====== ENTRIES SUPPLIED

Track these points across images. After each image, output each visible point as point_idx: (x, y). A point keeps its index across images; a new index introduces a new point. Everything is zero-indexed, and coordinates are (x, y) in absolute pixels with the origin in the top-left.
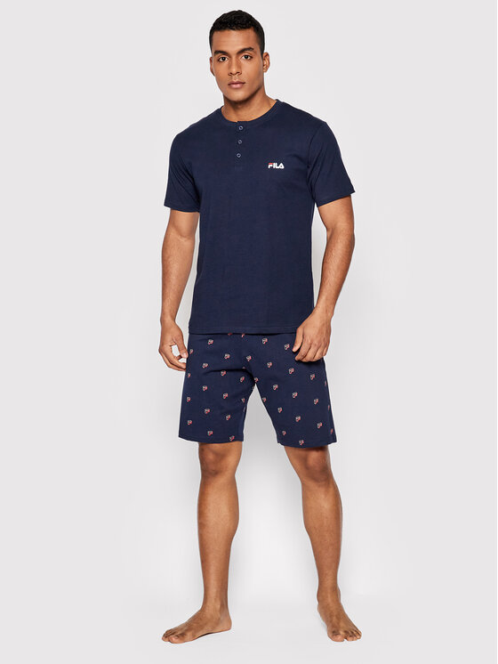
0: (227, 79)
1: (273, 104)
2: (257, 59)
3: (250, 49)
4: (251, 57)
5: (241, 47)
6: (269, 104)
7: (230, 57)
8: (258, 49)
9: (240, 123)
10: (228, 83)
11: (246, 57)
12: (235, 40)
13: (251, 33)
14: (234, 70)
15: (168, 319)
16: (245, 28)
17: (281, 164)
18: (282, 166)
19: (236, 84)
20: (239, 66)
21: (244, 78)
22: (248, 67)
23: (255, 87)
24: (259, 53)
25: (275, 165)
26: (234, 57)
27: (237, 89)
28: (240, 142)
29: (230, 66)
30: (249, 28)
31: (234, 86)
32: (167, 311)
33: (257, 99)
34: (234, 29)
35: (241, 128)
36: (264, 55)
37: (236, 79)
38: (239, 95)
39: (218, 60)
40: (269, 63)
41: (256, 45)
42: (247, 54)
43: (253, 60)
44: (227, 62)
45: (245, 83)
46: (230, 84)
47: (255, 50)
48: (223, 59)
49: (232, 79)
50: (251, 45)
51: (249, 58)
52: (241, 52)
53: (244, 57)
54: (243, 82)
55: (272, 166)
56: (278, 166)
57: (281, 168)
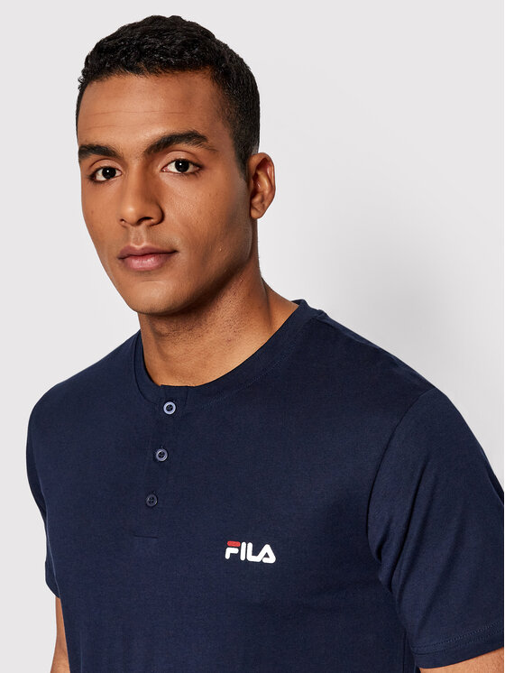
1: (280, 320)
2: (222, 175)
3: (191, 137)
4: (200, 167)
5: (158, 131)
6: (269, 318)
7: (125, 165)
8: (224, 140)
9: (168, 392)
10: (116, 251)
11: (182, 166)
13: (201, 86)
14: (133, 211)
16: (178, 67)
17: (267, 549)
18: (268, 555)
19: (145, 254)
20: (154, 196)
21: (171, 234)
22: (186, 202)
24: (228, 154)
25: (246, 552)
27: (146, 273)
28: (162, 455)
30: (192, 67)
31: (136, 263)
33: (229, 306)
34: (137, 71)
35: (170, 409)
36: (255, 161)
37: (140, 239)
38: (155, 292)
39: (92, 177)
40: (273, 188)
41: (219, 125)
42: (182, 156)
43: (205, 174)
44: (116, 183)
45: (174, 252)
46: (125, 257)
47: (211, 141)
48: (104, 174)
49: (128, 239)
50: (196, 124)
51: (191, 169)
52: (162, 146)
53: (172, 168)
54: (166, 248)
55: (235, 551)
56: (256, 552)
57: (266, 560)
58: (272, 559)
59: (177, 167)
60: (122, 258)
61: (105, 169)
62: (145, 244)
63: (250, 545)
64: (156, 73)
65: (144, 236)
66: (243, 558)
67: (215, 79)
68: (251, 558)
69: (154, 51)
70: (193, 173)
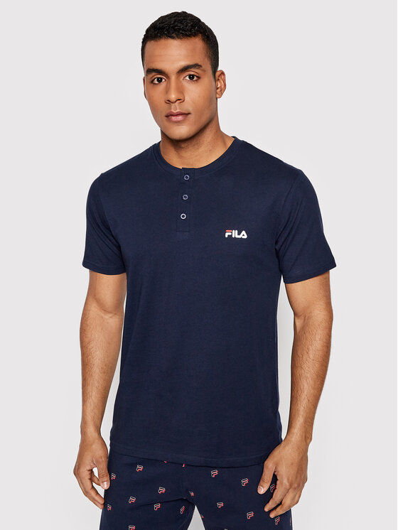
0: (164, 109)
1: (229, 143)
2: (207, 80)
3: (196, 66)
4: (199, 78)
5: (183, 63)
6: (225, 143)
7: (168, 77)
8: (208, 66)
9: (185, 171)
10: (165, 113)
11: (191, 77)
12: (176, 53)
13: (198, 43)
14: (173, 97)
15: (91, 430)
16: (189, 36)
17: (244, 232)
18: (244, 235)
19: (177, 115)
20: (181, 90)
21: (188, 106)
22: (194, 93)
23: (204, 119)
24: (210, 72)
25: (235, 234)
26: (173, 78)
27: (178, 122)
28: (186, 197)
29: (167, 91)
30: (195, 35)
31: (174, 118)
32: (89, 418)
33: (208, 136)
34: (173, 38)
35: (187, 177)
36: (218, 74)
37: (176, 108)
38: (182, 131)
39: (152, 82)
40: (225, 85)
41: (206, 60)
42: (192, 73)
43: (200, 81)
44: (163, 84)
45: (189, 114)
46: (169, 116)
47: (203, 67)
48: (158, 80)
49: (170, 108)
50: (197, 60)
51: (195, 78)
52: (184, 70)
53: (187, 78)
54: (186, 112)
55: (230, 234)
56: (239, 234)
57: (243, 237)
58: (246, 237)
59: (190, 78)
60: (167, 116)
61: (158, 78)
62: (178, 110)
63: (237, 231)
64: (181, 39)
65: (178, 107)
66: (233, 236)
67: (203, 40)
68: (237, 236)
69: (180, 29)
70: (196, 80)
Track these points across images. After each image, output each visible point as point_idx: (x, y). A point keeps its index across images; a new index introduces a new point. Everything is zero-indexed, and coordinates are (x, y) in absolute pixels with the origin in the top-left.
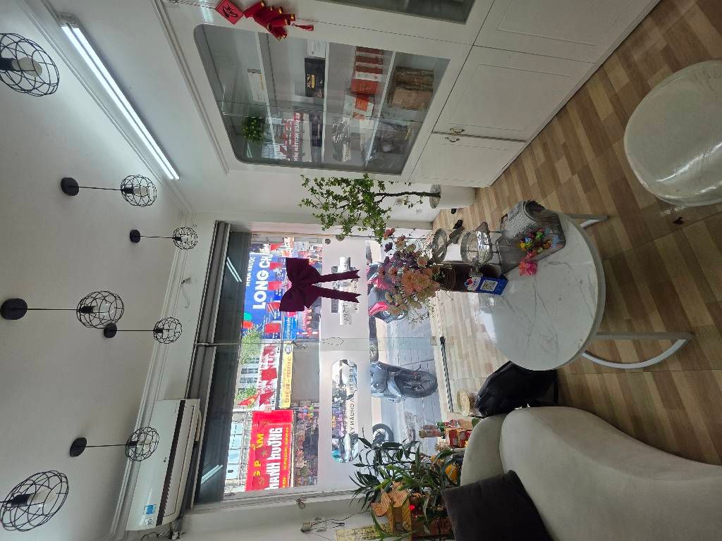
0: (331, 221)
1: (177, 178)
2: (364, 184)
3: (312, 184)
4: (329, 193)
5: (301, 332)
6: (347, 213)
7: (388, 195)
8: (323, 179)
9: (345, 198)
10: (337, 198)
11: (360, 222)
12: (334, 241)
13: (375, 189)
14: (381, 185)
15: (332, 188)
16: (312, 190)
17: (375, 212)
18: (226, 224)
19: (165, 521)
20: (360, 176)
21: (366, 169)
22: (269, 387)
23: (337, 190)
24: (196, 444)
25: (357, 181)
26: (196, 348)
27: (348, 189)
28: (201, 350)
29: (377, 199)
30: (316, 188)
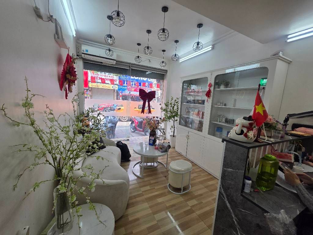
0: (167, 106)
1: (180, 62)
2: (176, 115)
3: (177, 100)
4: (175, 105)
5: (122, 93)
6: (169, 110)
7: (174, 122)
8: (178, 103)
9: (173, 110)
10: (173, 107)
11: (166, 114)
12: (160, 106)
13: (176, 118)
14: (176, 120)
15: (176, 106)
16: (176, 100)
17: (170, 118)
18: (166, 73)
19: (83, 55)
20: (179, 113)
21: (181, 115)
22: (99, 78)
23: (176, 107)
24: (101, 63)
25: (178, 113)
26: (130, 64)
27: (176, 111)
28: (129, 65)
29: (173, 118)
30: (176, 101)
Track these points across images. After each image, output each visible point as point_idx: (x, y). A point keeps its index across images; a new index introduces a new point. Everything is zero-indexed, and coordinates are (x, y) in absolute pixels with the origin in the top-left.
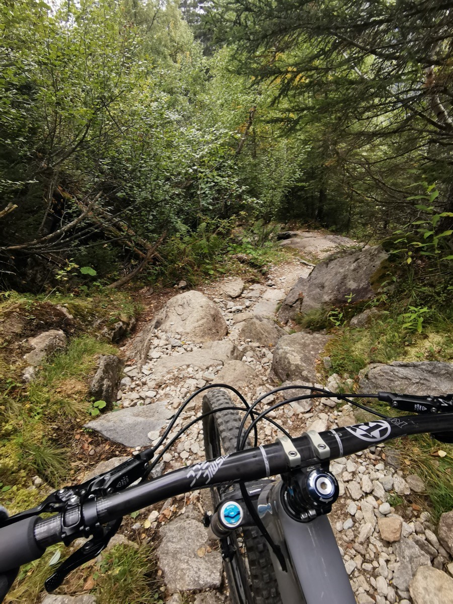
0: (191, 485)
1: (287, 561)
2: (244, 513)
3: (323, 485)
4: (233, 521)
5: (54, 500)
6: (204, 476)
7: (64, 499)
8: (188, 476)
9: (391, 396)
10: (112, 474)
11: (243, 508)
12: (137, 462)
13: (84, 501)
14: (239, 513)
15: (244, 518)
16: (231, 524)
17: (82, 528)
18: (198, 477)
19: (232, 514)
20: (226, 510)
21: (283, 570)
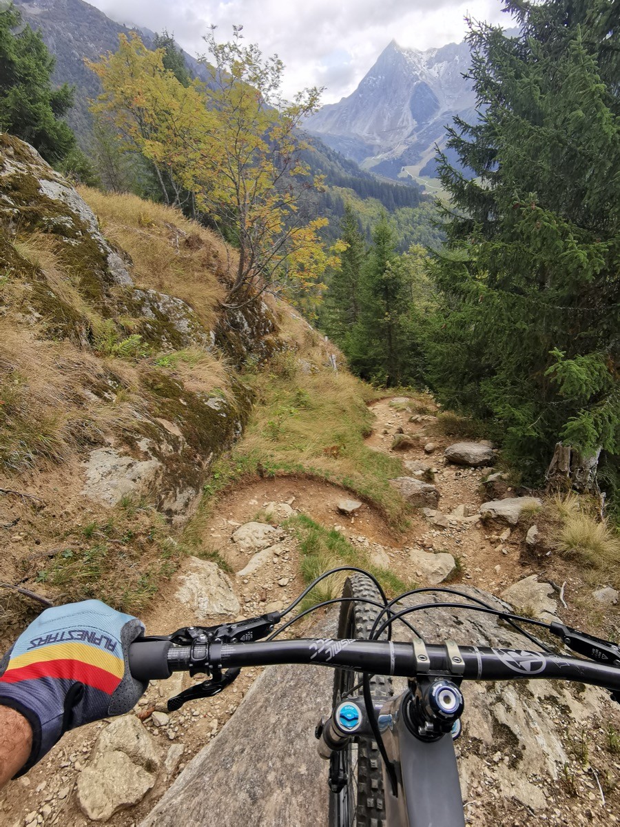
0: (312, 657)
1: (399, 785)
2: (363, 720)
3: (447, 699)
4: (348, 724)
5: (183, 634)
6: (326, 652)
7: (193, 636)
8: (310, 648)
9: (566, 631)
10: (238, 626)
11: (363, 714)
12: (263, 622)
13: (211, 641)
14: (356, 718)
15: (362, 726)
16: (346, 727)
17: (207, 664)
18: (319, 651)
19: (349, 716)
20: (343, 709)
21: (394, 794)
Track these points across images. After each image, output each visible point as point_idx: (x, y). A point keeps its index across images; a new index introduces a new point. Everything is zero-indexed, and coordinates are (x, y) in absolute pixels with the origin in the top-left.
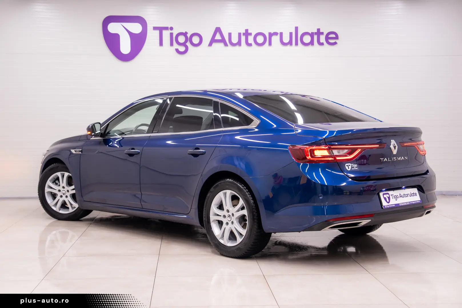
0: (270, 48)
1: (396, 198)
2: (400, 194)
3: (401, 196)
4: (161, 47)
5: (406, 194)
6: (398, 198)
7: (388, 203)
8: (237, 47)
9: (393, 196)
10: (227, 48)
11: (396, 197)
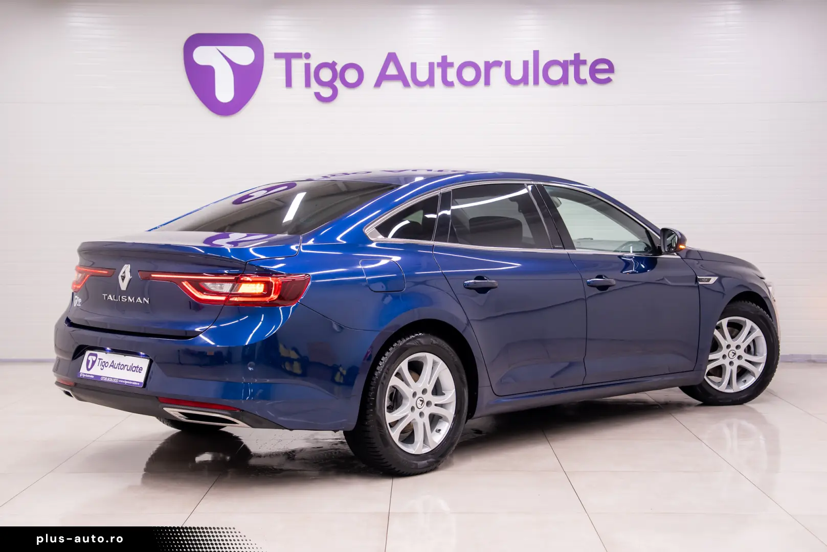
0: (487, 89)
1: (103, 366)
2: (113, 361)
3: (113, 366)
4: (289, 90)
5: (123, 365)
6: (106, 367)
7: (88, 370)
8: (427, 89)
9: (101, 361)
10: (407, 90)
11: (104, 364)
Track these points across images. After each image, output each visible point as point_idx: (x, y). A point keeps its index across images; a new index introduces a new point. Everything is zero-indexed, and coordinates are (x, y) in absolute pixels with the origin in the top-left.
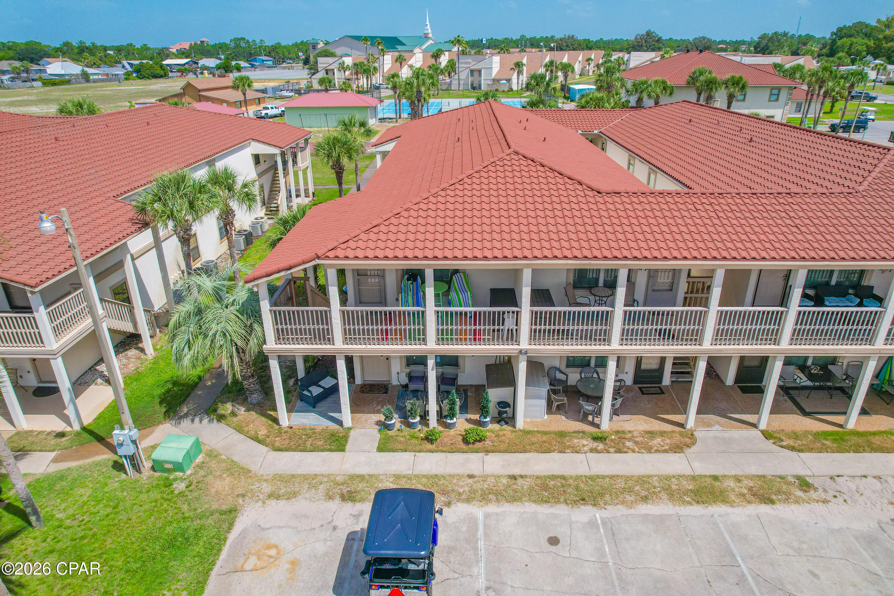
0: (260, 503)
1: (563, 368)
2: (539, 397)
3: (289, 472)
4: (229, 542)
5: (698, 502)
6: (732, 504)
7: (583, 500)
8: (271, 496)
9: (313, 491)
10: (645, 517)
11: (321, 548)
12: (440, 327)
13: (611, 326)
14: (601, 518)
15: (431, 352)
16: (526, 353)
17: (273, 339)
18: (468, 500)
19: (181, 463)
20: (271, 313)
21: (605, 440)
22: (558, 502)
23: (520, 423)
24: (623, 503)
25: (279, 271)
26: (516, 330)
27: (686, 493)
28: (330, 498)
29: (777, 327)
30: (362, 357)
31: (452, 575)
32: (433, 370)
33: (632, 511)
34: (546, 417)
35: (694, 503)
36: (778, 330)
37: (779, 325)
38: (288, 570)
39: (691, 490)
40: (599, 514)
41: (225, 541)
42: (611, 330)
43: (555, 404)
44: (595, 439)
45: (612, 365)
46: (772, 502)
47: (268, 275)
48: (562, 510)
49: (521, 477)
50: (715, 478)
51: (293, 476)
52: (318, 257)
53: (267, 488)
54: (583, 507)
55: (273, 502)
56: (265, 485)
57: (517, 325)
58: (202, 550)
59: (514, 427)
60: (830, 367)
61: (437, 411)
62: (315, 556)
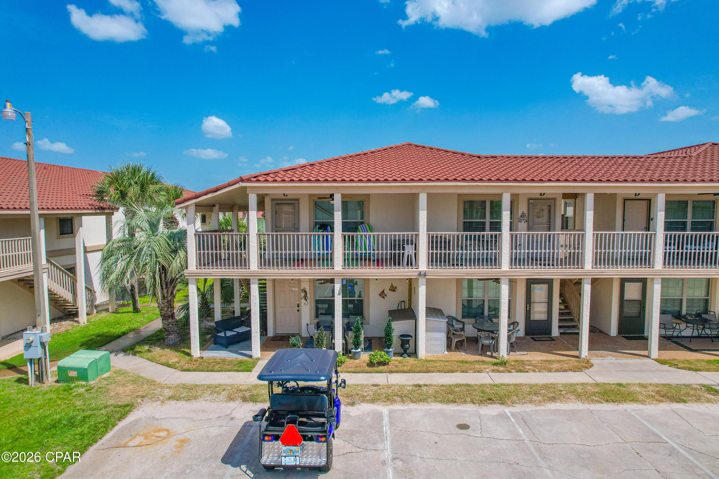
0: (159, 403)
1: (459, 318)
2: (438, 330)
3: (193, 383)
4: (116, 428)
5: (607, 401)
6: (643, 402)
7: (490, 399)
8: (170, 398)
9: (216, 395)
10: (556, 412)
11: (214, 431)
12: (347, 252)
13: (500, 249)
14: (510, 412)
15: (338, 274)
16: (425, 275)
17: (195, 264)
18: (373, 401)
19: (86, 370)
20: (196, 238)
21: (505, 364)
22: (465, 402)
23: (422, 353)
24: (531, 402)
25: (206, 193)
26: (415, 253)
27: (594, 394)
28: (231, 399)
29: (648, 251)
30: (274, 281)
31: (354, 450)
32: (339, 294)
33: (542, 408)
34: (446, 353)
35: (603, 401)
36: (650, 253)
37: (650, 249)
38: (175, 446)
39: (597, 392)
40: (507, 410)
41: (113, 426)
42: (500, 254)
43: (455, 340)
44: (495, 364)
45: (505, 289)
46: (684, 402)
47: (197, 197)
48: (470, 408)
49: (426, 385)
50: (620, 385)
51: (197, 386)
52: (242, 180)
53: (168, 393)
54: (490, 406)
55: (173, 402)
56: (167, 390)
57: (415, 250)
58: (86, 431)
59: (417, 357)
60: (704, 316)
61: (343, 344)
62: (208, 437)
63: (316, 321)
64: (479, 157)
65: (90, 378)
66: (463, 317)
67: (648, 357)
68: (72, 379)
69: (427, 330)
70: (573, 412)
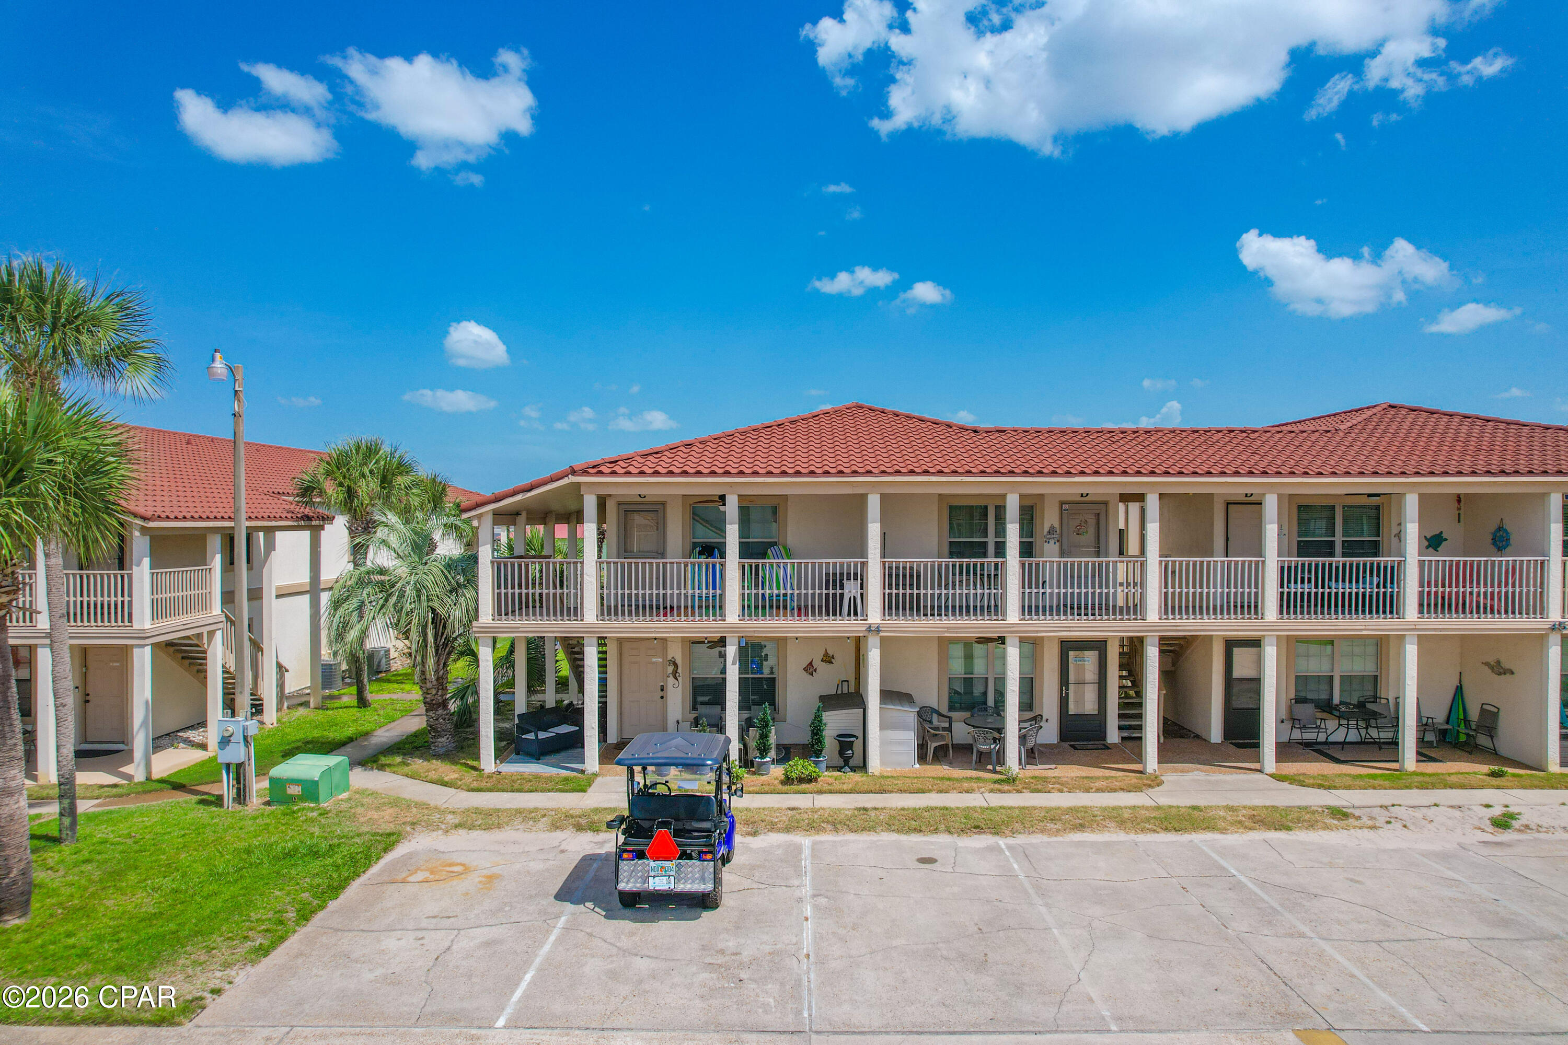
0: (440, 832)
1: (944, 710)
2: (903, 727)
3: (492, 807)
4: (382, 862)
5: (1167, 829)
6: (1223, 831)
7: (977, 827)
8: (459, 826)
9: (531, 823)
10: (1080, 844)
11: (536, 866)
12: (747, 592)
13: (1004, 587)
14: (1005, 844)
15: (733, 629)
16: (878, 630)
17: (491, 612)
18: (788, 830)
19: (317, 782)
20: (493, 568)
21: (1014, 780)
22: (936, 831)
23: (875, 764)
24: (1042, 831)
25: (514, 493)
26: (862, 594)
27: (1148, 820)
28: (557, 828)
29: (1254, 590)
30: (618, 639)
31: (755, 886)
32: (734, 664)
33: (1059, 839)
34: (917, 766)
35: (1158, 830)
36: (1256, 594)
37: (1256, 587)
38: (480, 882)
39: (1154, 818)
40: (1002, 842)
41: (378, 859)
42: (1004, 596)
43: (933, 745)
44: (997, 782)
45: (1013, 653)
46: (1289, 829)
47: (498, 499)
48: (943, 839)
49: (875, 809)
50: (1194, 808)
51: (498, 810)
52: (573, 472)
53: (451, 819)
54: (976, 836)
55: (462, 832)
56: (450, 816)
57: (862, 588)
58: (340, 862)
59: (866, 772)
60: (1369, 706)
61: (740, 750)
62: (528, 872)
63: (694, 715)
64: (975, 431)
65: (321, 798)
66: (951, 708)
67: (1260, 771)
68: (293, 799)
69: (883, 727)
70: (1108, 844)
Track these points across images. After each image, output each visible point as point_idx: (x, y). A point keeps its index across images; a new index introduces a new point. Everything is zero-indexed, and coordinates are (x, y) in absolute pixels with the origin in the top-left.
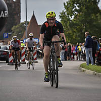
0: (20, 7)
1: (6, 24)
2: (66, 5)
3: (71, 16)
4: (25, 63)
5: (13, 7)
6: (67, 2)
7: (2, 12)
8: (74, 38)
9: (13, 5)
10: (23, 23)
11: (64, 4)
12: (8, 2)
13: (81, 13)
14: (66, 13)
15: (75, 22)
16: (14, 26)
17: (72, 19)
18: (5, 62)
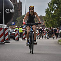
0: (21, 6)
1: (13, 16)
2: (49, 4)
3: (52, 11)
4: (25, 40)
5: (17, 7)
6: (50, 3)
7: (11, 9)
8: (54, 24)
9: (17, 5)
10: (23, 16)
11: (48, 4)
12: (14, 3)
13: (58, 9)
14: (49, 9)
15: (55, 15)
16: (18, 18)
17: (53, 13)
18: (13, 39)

============

• TASK TO CARRY OUT
Copy the items word for word, starting at the beginning of the items and ending with the line that contains "43: (253, 60)", including both ends. Leave out the pictures.

• ANSWER FOR THE TASK
Track these points across images. After each image, output each visible point as point_idx: (x, y). A point keeps its index across images; a new index introduces a new point. Everything is zero-indexed, and coordinates are (x, y) in absolute pixels with the origin in the top-left.
0: (227, 79)
1: (273, 104)
2: (257, 59)
3: (250, 49)
4: (251, 57)
5: (241, 47)
6: (269, 104)
7: (230, 57)
8: (258, 49)
9: (240, 123)
10: (228, 83)
11: (246, 57)
12: (235, 40)
13: (251, 33)
14: (234, 70)
15: (168, 319)
16: (245, 28)
17: (281, 164)
18: (282, 166)
19: (236, 84)
20: (239, 66)
21: (244, 78)
22: (248, 67)
23: (255, 87)
24: (259, 53)
25: (275, 165)
26: (234, 57)
27: (237, 89)
28: (240, 142)
29: (230, 66)
30: (249, 28)
31: (234, 86)
32: (167, 311)
33: (257, 99)
34: (234, 29)
35: (241, 128)
36: (264, 55)
37: (236, 79)
38: (239, 95)
39: (218, 60)
40: (269, 63)
41: (256, 45)
42: (247, 54)
43: (253, 60)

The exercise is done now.